By chance, I created a device buffer for my kernel, but did not access it.
The creation of this unused buffer changed the performance of my kernels.
The size of the buffer was small.
Is this a bug in the driver perhaps? I am using the latest crimson driver,
on windows 7 64 bit.
Solved! Go to Solution.
It is probably due to virtual addresses assigned to these one byte buffers. On one occasion the virtual addresses of these buffers lead them to evenly distribute between the GPU memory channels and on the other occasion some buffers are assigned to the same memory channel and access to them is being serialized.
This behavior may change between one GPU to the other as each GPU has a different number of channels and a slightly different memory configuration.
Tzachi
Update: it looks like it is the number of buffers allocated. If I keep allocating 1 byte buffers that do not get used,
then the perf goes up and down: add one buffer and the per goes up, add a second and it goes back to where it
was before, add a third buffer and it goes up, add a fourth and it goes back to where it was, etc.
Very odd.
It is probably due to virtual addresses assigned to these one byte buffers.

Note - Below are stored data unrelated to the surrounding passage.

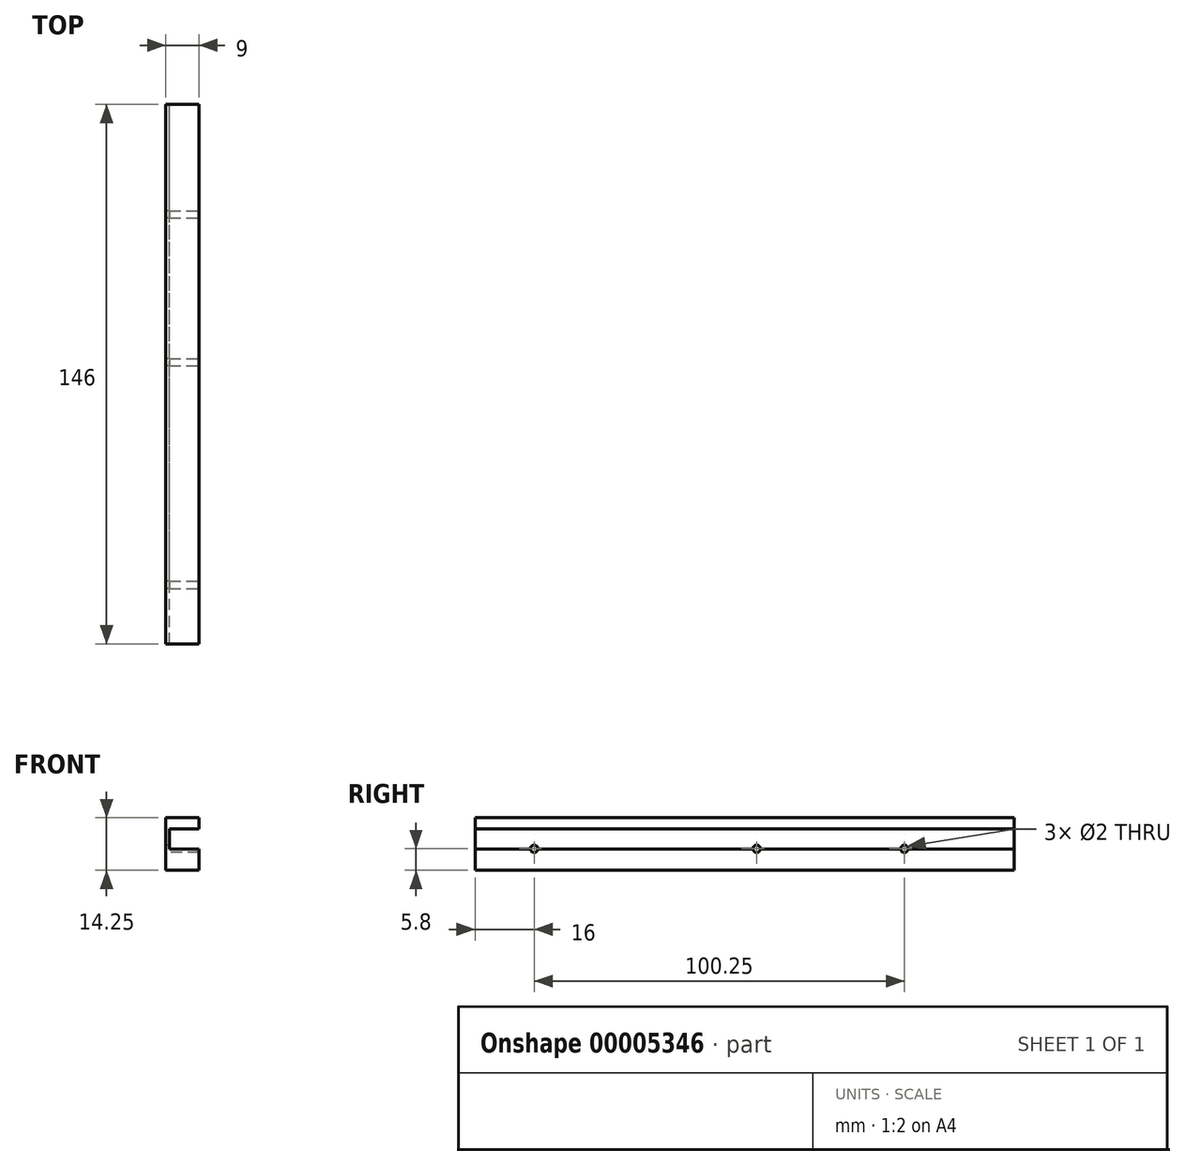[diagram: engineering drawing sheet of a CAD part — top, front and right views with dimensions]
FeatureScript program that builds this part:
annotation { "Feature Type Name" : "Feature", "Feature Type Description" : "" }
export const myFeature = defineFeature(function(context is Context, id is Id, definition is map)
    precondition{}
    {
        {
            var Q0;
            Q0=qCreatedBy(makeId("Right.planeOp"),FACE);
            var sketch = newSketch(context, id + "F0", { "sketchPlane" : qUnion([Q0])});
            skLineSegment(sketch, "E0.bottom", {"start": v(0, 0) * mm, "end": v(147, 0) * mm, "construction": true});
            skLineSegment(sketch, "E0.top", {"start": v(0, 15.25) * mm, "end": v(147, 15.25) * mm, "construction": true});
            skLineSegment(sketch, "E0.left", {"start": v(0, 0) * mm, "end": v(0, 15.25) * mm, "construction": true});
            skLineSegment(sketch, "E0.right", {"start": v(147, 0) * mm, "end": v(147, 15.25) * mm, "construction": true});
            skLineSegment(sketch, "E1", {"start": v(0, 10.75) * mm, "end": v(147, 10.75) * mm, "construction": true});
            skLineSegment(sketch, "E2", {"start": v(0, 7.25) * mm, "end": v(147, 7.25) * mm, "construction": true});
            skLineSegment(sketch, "E3", {"start": v(14.75, 7.25) * mm, "end": v(14.75, 10.75) * mm, "construction": true});
            skLineSegment(sketch, "E4", {"start": v(14.75, 10.75) * mm, "end": v(20.8, 10.75) * mm, "construction": true});
            skLineSegment(sketch, "E5", {"start": v(20.8, 10.75) * mm, "end": v(20.8, 8.08) * mm, "construction": true});
            skLineSegment(sketch, "E6", {"start": v(20.8, 8.08) * mm, "end": v(27.51, 8.08) * mm, "construction": true});
            skLineSegment(sketch, "E7", {"start": v(27.51, 8.08) * mm, "end": v(27.51, 7.25) * mm, "construction": true});
            skLineSegment(sketch, "E8", {"start": v(27.51, 7.25) * mm, "end": v(14.75, 7.25) * mm, "construction": true});
            skLineSegment(sketch, "E9.bottom", {"start": v(115, 10.75) * mm, "end": v(117.5, 10.75) * mm, "construction": true});
            skLineSegment(sketch, "E9.top", {"start": v(115, 7.25) * mm, "end": v(117.5, 7.25) * mm, "construction": true});
            skLineSegment(sketch, "E9.left", {"start": v(117.5, 10.75) * mm, "end": v(117.5, 7.25) * mm, "construction": true});
            skLineSegment(sketch, "E9.right", {"start": v(115, 10.75) * mm, "end": v(115, 7.25) * mm, "construction": true});
            skLineSegment(sketch, "E10", {"start": v(0, 6.3) * mm, "end": v(147, 6.3) * mm, "construction": true});
            skCircle(sketch, "E11", {"center": v(16.5, 6.3) * mm, "radius": 1 * mm});
            skCircle(sketch, "E12", {"center": v(76.75, 6.3) * mm, "radius": 1 * mm});
            skCircle(sketch, "E13", {"center": v(116.75, 6.3) * mm, "radius": 1 * mm});
            skLineSegment(sketch, "E14.0", {"start": v(0.5, 0.5) * mm, "end": v(146.5, 0.5) * mm});
            skLineSegment(sketch, "E14.1", {"start": v(0.5, 0.5) * mm, "end": v(0.5, 14.75) * mm});
            skLineSegment(sketch, "E14.2", {"start": v(0.5, 14.75) * mm, "end": v(146.5, 14.75) * mm});
            skLineSegment(sketch, "E14.3", {"start": v(146.5, 0.5) * mm, "end": v(146.5, 14.75) * mm});
            skSolve(sketch);
        }
        {
            var Q0;
            Q0 = qSketchRegion(id + "F0", true);
            extrude(context, id + "F1", {"entities" : qUnion([Q0]), "depth" : 9 * mm});
        }
        {
            var Q0;
            Q0=makeQuery(id+"F1.opExtrude","CAP_FACE",FACE,{"disambiguationData":[OSD([sQuery(id+"F0.wireOp",EDGE,"E11"),sQuery(id+"F0.wireOp",EDGE,"E12"),sQuery(id+"F0.wireOp",EDGE,"E13"),sQuery(id+"F0.wireOp",EDGE,"E14.0"),sQuery(id+"F0.wireOp",EDGE,"E14.1"),sQuery(id+"F0.wireOp",EDGE,"E14.2"),sQuery(id+"F0.wireOp",EDGE,"E14.3")])],"isStart":false});
            var sketch = newSketch(context, id + "F2", { "sketchPlane" : qUnion([Q0])});
            skPoint(sketch, "E15.0", {"position": v(0, 10.75) * mm});
            skPoint(sketch, "E16.0", {"position": v(147, 7.25) * mm});
            skLineSegment(sketch, "E17.bottom", {"start": v(0, 10.75) * mm, "end": v(147, 10.75) * mm, "construction": true});
            skLineSegment(sketch, "E17.top", {"start": v(0, 7.25) * mm, "end": v(147, 7.25) * mm, "construction": true});
            skLineSegment(sketch, "E17.left", {"start": v(0, 10.75) * mm, "end": v(0, 7.25) * mm, "construction": true});
            skLineSegment(sketch, "E17.right", {"start": v(147, 10.75) * mm, "end": v(147, 7.25) * mm, "construction": true});
            skLineSegment(sketch, "E18.0", {"start": v(-1, 11.75) * mm, "end": v(-1, 6.25) * mm});
            skLineSegment(sketch, "E18.1", {"start": v(-1, 11.75) * mm, "end": v(148, 11.75) * mm});
            skLineSegment(sketch, "E18.2", {"start": v(148, 11.75) * mm, "end": v(148, 6.25) * mm});
            skLineSegment(sketch, "E18.3", {"start": v(-1, 6.25) * mm, "end": v(148, 6.25) * mm});
            skSolve(sketch);
        }
        {
            var Q0;
            {var subQ12=sQuery(id+"F2.wireOp",EDGE,"E18.1");var subQ14=makeQuery(id+"F1.opExtrude","CAP_EDGE",EDGE,{"disambiguationData":[OSD([sQuery(id+"F0.wireOp",EDGE,"E14.1")])],"isStart":false});var subQ16=makeQuery(id+"F2.imprint","INTERSECT",VERTEX,{"derivedFrom":[subQ14,subQ12]});Q0=makeQuery(id+"F2.imprint","IMPRINT",FACE,{"disambiguationData":[TD([[makeQuery(id+"F2.imprint","IMPRINT",EDGE,{"disambiguationData":[TD([[subQ16,-1.0]])],"derivedFrom":subQ12}),-1.0]])]});}
            var Q1;
            Q1=sQuery(id+"F2.wireOp",EDGE,"E18.2");
            var Q2;
            Q2=sQuery(id+"F2.wireOp",EDGE,"E18.1");
            var Q3;
            Q3=sQuery(id+"F2.wireOp",EDGE,"E18.3");
            var Q4;
            Q4=sQuery(id+"F2.wireOp",EDGE,"E18.0");
            extrude(context, id + "F3", {"entities" : qUnion([Q0]), "operationType" : NewBodyOperationType.REMOVE, "surfaceEntities" : qUnion([Q1, Q2, Q3, Q4]), "oppositeDirection" : true, "depth" : 8 * mm});
        }
    });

On one occasion the virtual addresses of these buffers lead them to evenly distribute between the GPU memory channels and on the other occasion some buffers are assigned to the same memory channel and access to them is being serialized.
This behavior may change between one GPU to the other as each GPU has a different number of channels and a slightly different memory configuration.
Tzachi
Tzachi, so will this apply to a whole family of GPUs, i.e. will all Capeverde GPUs exhibit this behaviour?

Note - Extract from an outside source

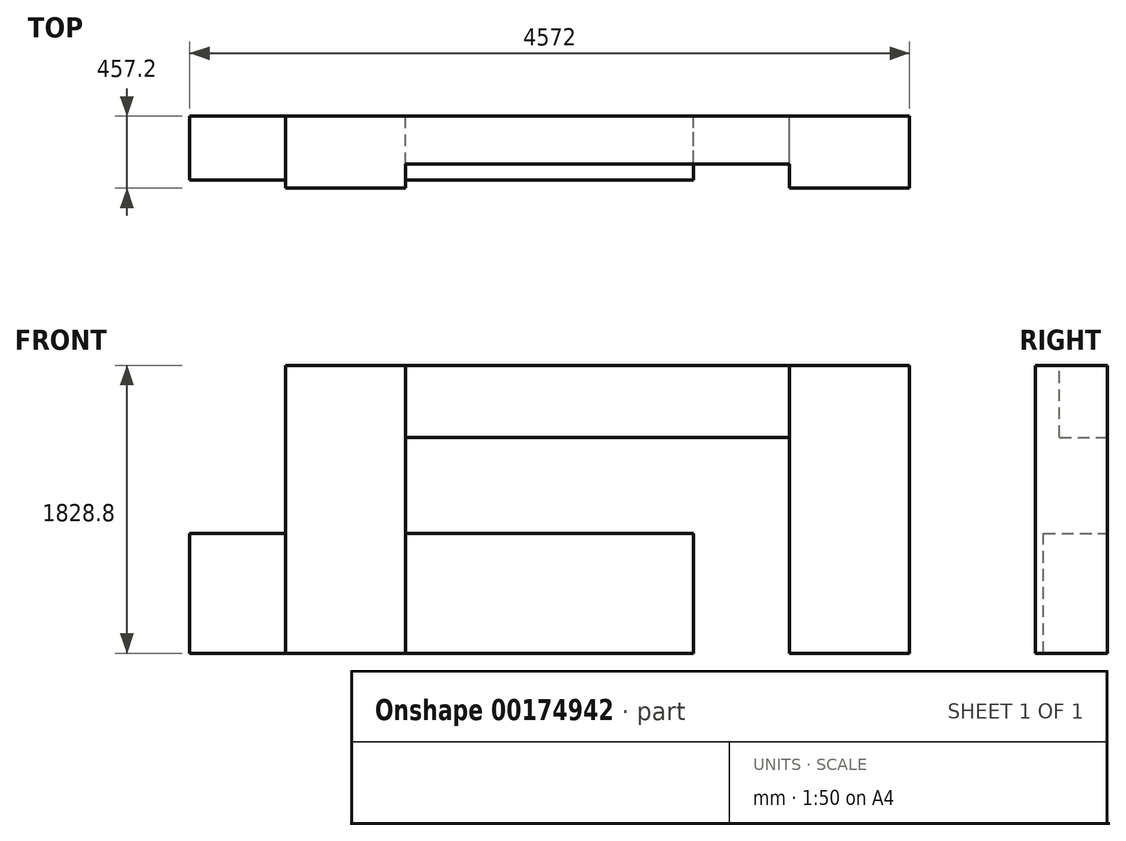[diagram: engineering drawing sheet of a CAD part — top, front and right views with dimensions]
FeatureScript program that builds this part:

Also, since it was so easy for me in userland to dramatically change performance, would it not make sense to
modify the driver so that it better managed mapping virtual memory addresses to GPU memory channels?
Is this topic discussed anywhere, so I can learn more?
boxerab wrote:
Tzachi, so will this apply to a whole family of GPUs, i.e. will all Capeverde GPUs exhibit this behaviour?
Also, since it was so easy for me in userland to dramatically change performance, would it not make sense to
modify the driver so that it better managed mapping virtual memory addresses to GPU memory channels?
Is this topic discussed anywhere, so I can learn more?
Yes, you can read all about memory optimization in the optimization guide. It affects all GCN cards. The more recent the card, usually, the more channels it has to avoid collissions...
Thanks. I will be upgrading next year to 300 or 400 series card, so hopefully this channel issue will be less of a problem. I am just happy that I
stumbled on this performance improvement (+ 20 % ).